Text:

Our CNN processes **4 stacked frames** (84x84 each) to capture motion and temporal information:

1. **Conv1**: Large receptive field (8x8) to detect basic features
2. **Conv2**: Medium receptive field (4x4) for pattern combinations  
3. **Conv3**: Small receptive field (3x3) for fine details
4. **FC layers**: Combine features and output Q-values for each action

The network outputs **Q-values** for each action, not action probabilities!

---
# Section 3: Experience Replay Buffer

Experience replay is crucial for stable DQN training. Let's see why!

In [None]:
class ReplayBuffer:
    """Experience Replay Buffer for storing and sampling transitions."""
    
    def __init__(self, capacity: int = 10000):
        """
        Initialize replay buffer.
        
        Args:
            capacity: Maximum number of transitions to store
        """
        self.buffer = deque(maxlen=capacity)
        self.capacity = capacity
        
    def push(self, state, action, reward, next_state, done):
        """
        Add a transition to the buffer.
        
        Args:
            state: Current state
            action: Action taken
            reward: Reward received
            next_state: Next state
            done: Whether episode ended
        """

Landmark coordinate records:
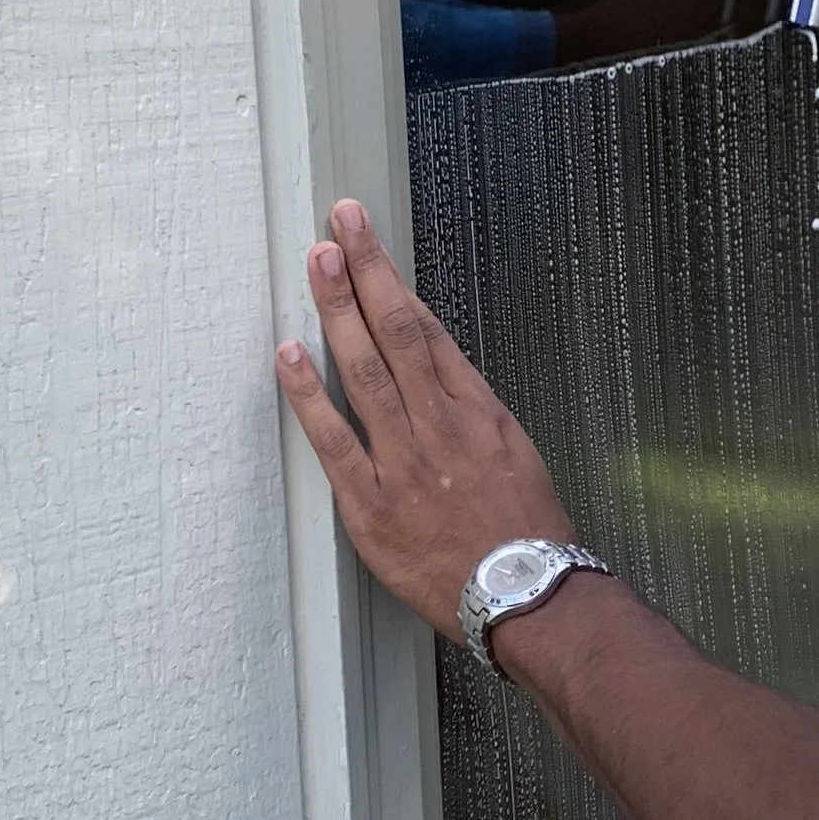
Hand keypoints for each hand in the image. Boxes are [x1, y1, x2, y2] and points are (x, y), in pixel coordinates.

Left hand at [275, 202, 576, 640]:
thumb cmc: (526, 533)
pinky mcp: (371, 505)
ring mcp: (403, 461)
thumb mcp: (516, 453)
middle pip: (395, 331)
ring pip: (364, 370)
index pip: (425, 329)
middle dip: (364, 271)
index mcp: (478, 410)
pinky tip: (290, 353)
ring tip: (317, 263)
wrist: (528, 595)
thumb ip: (471, 410)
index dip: (392, 279)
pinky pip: (333, 440)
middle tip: (338, 224)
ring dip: (337, 310)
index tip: (366, 242)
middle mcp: (440, 424)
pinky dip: (309, 395)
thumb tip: (435, 369)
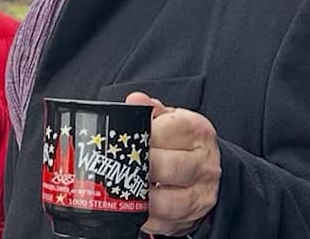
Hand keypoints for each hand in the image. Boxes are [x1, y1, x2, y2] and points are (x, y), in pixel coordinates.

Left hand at [126, 92, 220, 235]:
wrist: (206, 168)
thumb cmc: (181, 141)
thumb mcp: (170, 119)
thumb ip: (151, 110)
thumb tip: (135, 100)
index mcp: (197, 132)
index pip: (167, 132)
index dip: (140, 137)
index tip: (123, 140)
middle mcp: (204, 164)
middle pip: (169, 168)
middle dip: (139, 168)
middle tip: (117, 166)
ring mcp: (201, 193)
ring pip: (169, 202)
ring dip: (141, 199)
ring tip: (122, 191)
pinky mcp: (192, 217)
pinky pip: (166, 223)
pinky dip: (145, 219)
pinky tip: (131, 210)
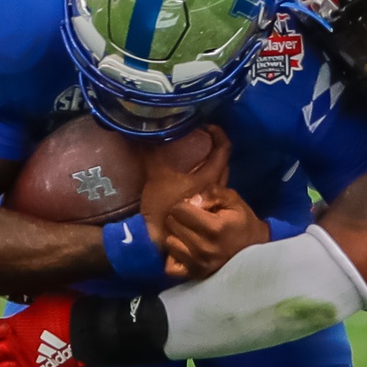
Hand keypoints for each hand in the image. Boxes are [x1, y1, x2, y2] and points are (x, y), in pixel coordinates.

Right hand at [140, 125, 230, 243]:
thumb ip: (151, 154)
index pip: (224, 150)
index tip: (208, 126)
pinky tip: (190, 180)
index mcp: (209, 178)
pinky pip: (210, 191)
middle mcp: (215, 189)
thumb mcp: (156, 177)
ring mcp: (211, 203)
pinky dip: (204, 181)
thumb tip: (142, 132)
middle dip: (215, 149)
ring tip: (195, 158)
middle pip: (223, 164)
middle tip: (200, 140)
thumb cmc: (162, 207)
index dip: (219, 134)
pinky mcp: (203, 211)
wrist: (158, 240)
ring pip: (218, 179)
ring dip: (210, 166)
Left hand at [163, 187, 269, 278]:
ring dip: (176, 236)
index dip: (184, 204)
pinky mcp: (195, 275)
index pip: (180, 210)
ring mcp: (199, 264)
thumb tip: (192, 200)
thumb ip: (212, 192)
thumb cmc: (242, 223)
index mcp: (215, 228)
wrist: (256, 253)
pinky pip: (170, 267)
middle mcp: (204, 248)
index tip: (194, 207)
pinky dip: (174, 257)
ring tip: (189, 234)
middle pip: (172, 224)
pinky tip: (184, 250)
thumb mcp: (233, 200)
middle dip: (179, 218)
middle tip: (192, 220)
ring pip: (169, 243)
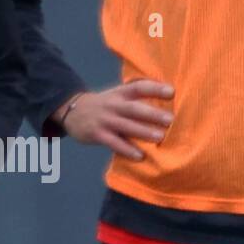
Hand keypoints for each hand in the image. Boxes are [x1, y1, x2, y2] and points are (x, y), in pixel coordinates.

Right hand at [54, 81, 174, 160]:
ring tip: (160, 137)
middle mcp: (113, 105)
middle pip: (134, 109)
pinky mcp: (97, 135)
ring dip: (143, 132)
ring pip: (125, 126)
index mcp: (121, 93)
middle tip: (171, 120)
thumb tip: (169, 99)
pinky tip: (140, 156)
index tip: (172, 92)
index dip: (155, 88)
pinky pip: (114, 143)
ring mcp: (105, 120)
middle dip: (152, 114)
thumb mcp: (118, 95)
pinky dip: (127, 150)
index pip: (139, 87)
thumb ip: (138, 97)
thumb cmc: (106, 104)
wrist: (71, 110)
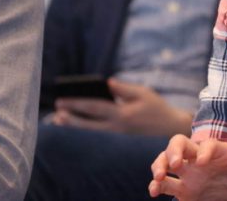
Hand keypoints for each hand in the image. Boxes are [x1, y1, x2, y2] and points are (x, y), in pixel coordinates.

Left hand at [53, 78, 192, 135]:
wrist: (169, 128)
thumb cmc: (156, 107)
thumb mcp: (143, 93)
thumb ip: (124, 88)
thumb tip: (106, 82)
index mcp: (123, 114)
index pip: (95, 107)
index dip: (76, 103)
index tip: (62, 100)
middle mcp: (117, 128)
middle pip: (88, 124)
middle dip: (70, 117)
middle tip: (56, 110)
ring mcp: (117, 138)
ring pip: (89, 134)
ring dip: (73, 127)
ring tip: (58, 120)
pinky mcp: (118, 143)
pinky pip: (96, 138)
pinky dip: (83, 133)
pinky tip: (74, 128)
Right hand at [149, 135, 226, 199]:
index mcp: (217, 150)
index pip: (208, 143)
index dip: (204, 150)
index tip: (202, 162)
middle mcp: (198, 157)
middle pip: (179, 142)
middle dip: (174, 150)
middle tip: (175, 164)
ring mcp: (187, 171)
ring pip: (165, 158)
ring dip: (160, 165)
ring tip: (159, 179)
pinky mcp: (181, 188)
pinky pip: (164, 183)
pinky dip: (157, 185)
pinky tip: (155, 191)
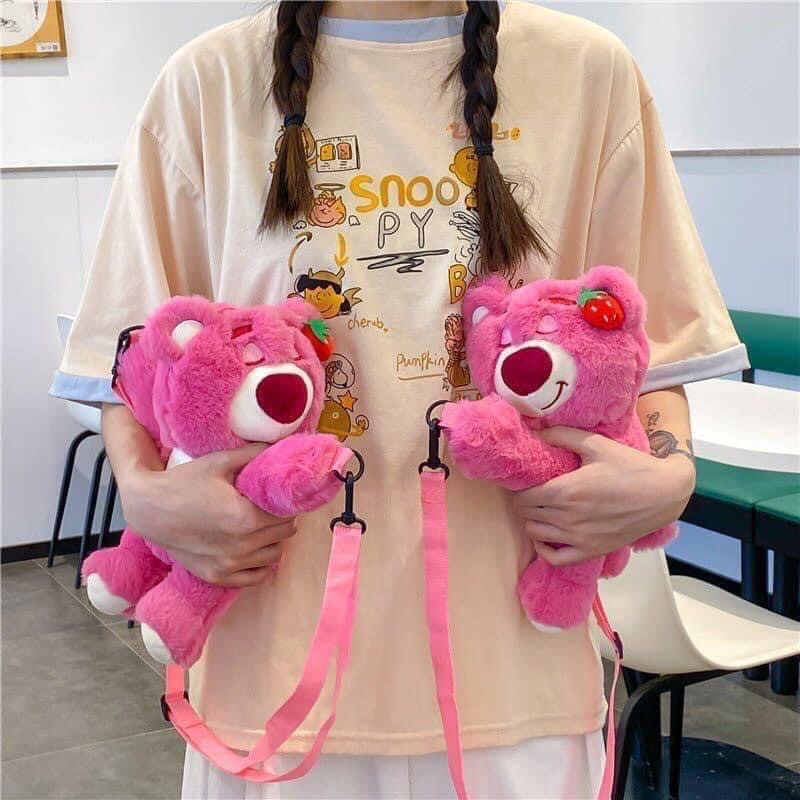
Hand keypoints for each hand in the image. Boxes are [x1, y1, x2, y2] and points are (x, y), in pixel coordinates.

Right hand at [118, 444, 295, 586]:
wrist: (147, 509)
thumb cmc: (183, 483)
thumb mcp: (219, 462)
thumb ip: (252, 454)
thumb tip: (278, 445)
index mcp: (246, 517)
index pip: (287, 514)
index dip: (287, 503)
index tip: (280, 497)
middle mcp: (241, 546)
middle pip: (284, 534)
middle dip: (282, 520)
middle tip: (271, 508)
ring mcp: (229, 564)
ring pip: (274, 556)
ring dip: (273, 541)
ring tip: (262, 526)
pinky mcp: (217, 576)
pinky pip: (255, 576)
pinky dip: (259, 563)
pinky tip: (253, 548)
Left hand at [513, 426, 694, 566]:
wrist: (664, 493)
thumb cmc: (631, 466)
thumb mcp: (596, 444)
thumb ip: (563, 436)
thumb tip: (537, 431)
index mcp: (568, 491)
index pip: (524, 497)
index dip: (518, 488)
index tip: (523, 480)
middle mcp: (570, 518)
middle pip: (527, 514)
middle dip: (523, 502)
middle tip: (530, 491)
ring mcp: (580, 538)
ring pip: (535, 534)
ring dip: (531, 521)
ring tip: (538, 508)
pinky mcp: (591, 551)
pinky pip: (555, 559)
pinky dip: (544, 549)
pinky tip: (545, 535)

Exercise details: List every parameter besides self that the push method in the DQN text above accepts, giving each one's description from its docstring.

Solution for this problem:
- state: Current state
- action: Action taken
- reward: Reward received
- next_state: Next state
- done: Whether episode ended